Feature #14595
closed
Use the template plugin API to define helpers and attributes
Description
Ticket #14588 will introduce possibility to define renderer extensions in a better way, make use of this!
Updated by Lukas Zapletal about 8 years ago
- Related to Feature #14588: Improve extending template helpers from plugin added
Updated by Lukas Zapletal almost 8 years ago
- Target version deleted (
Discovery Plugin 6.0)
Updated by Marek Hulán over 3 years ago
The only 3 safe mode definitions in engine.rb are the following:
allowed_template_helper :rand
allowed_template_variables :kexec_kernel, :kexec_initrd
The rand was allowed long time ago in https://github.com/theforeman/foreman_discovery/commit/d3e7c8b925a4da8ad18ddffee67225452915ff3d and refers to Kernel#rand. This should be moved to core as it's generally useful method. Note that safemode does not allow access, most likely because it can be abused to deplete the pool of random numbers causing DoS. But we already allow that in our DSL anyway.

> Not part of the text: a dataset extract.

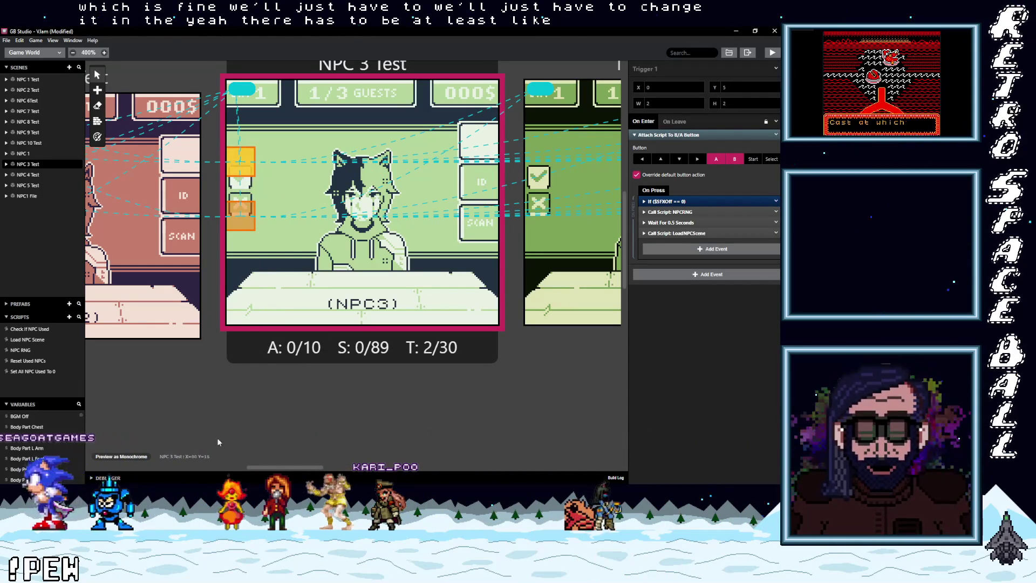
Add second triggers to the NPC 4, 5 and 6 Test scenes.
scroll(307, 465, "right", 5)
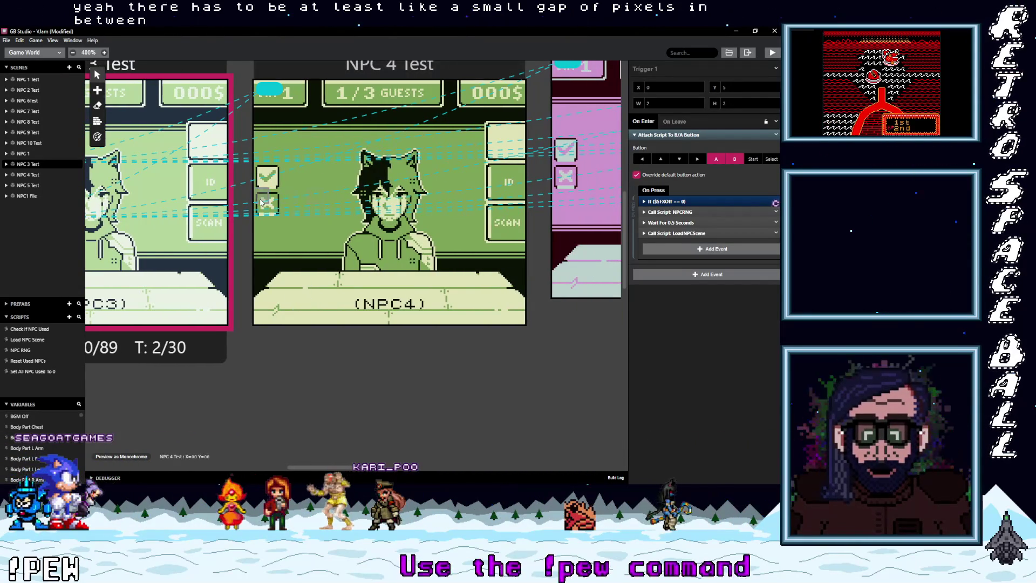
left_click(260, 211)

Both :kexec_kernel and :kexec_initrd no longer exists, they have been replaced in https://github.com/theforeman/foreman_discovery/commit/3eeef1ff19e3f92e2011002d95b0116857fca43e which now lives in core.

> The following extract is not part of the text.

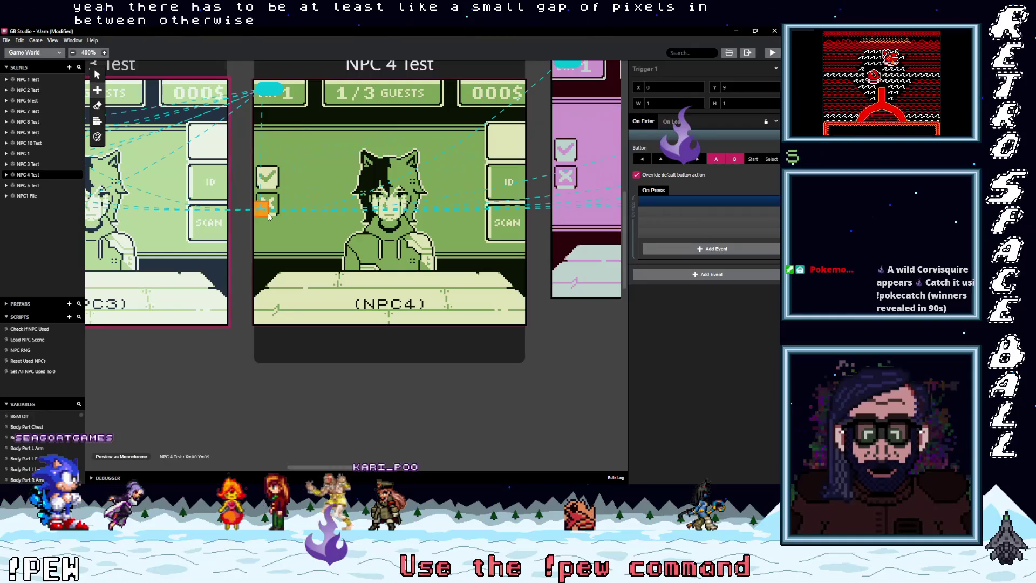
left_click(261, 154)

Once rand is moved, these two lines can be dropped from engine.rb entirely.
Updated by Dominik Matoulek about 3 years ago
- Related to Feature #32307: allow rand method in safemode added
Updated by The Foreman Bot about 3 years ago
- Status changed from New to Ready For Testing
- Assignee set to Dominik Matoulek
- Pull request https://github.com/theforeman/foreman_discovery/pull/539 added
Updated by The Foreman Bot about 3 years ago
- Fixed in Releases Discovery Plugin 16.0 added
Updated by Dominik Matoulek about 3 years ago
- Status changed from Ready For Testing to Closed
Applied in changeset foreman_discovery|cc82c732a54dca3ab77f25ed523537bccf923826.